[DOCUMENT PASSAGE]
— begin —
Fix a random network Connection Reset issue in Docker/Kubernetes
This article describes my recent experience to fix a random network “Connection Reset” issue in CI/CD pipelines running in Docker/Kubernetes when downloading binaries from an external server.
I’d like to share my experience as eventually I realized this is a very common use case — When a Container/Pod running in Docker/Kubernetes retrieves data from external services, the random connection reset problem could happen.
I have the Jenkins pipelines running in Kubernetes clusters. Each build task runs in a Pod acting as Jenkins worker . During the build, binaries are downloaded from Jfrog Artifactory server and the build outputs are put back to Artifactory for further usage. All servers are running in Cloud with private IP addresses. Diagram is as below. I described my Jenkins CI/CD pipeline architecture in this article.
The pipelines have been running OK for a few months. There arevery rare build failures due to “Connection Reset” when retrieving binaries from Artifactory. However recently the failures increased to the level that I have to put effort into resolving. And it cost some non-trivial efforts.
[Thread downloader_1] downloading /tmp/1581932211240-0/file1 as part of file https://artifact/artifactory/file threw an exception: java.io.IOException: Could not create or write to file: /tmp/1581932211240-0/file1
Caused by: java.net.SocketException: Connection reset
— end —
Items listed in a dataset
— begin —
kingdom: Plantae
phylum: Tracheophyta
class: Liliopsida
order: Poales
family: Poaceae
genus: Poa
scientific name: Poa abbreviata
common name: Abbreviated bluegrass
— end —
— begin —
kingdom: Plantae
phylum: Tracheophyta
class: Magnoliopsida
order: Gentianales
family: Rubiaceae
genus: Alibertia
— end —
— begin —
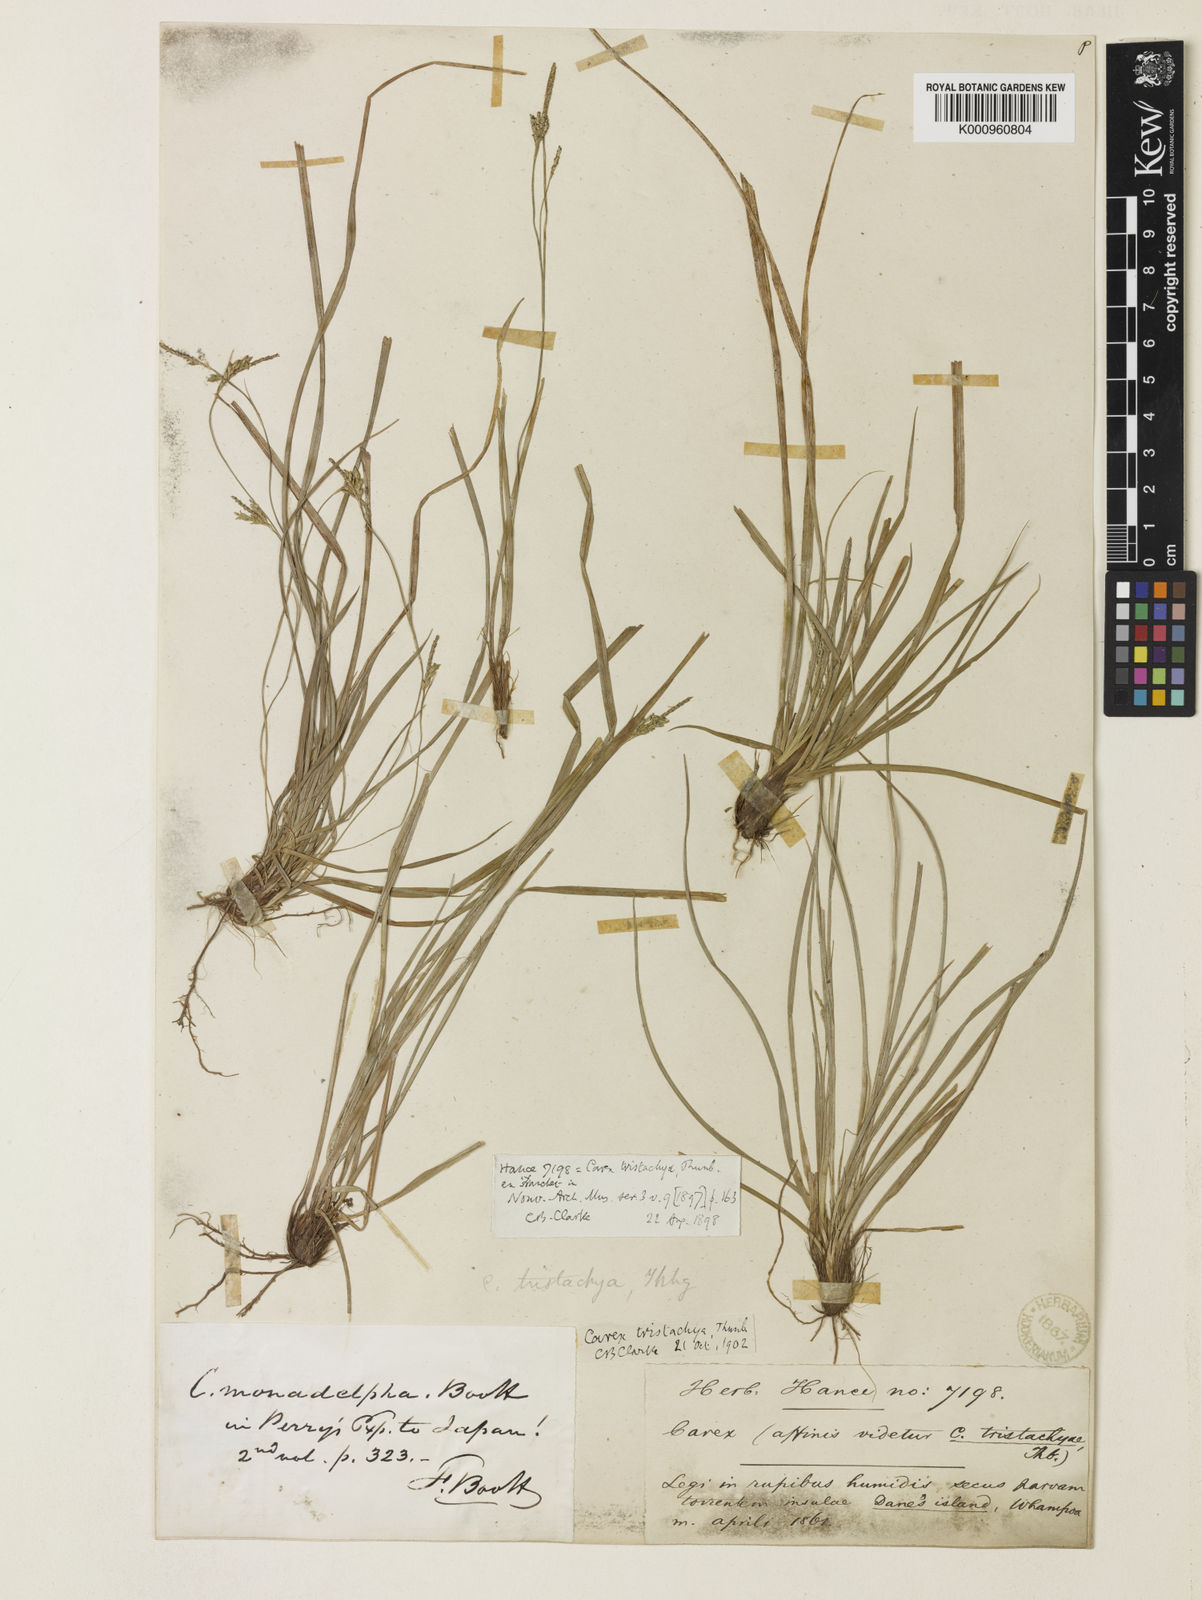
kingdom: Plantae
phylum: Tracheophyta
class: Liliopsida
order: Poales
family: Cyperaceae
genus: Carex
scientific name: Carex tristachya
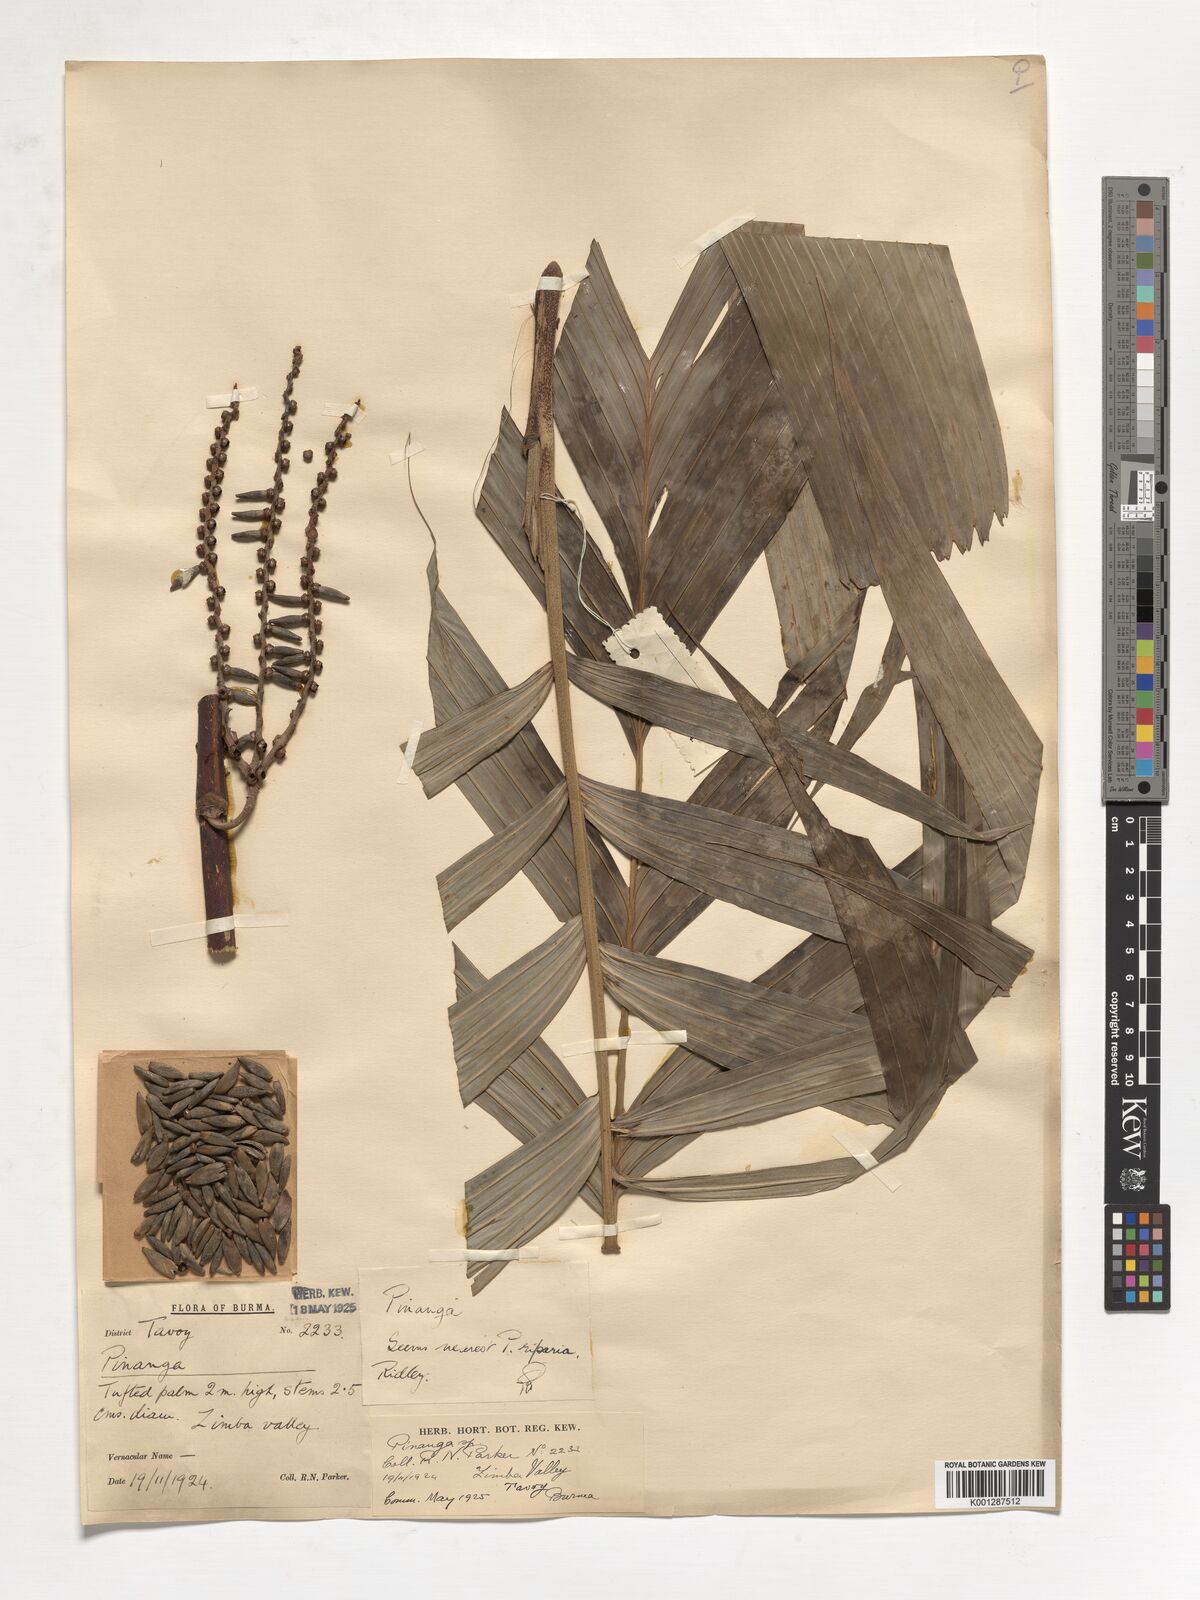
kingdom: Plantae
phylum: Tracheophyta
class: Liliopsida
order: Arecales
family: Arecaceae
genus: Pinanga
— end —
[REQUIRED TASKS]
[A] According to the article on fixing connection resets in Docker/Kubernetes, which server are binaries downloaded from during the build?
[B] Write out the part of the records that opens with the line containing "genus: Carex" and closes with the line containing "genus: Pinanga". Leave the pictures out.

[PROBLEM SOLUTIONS]
[A] The Jfrog Artifactory server.

[B]
genus: Carex
scientific name: Carex tristachya
kingdom: Plantae
phylum: Tracheophyta
class: Liliopsida
order: Arecales
family: Arecaceae
genus: Pinanga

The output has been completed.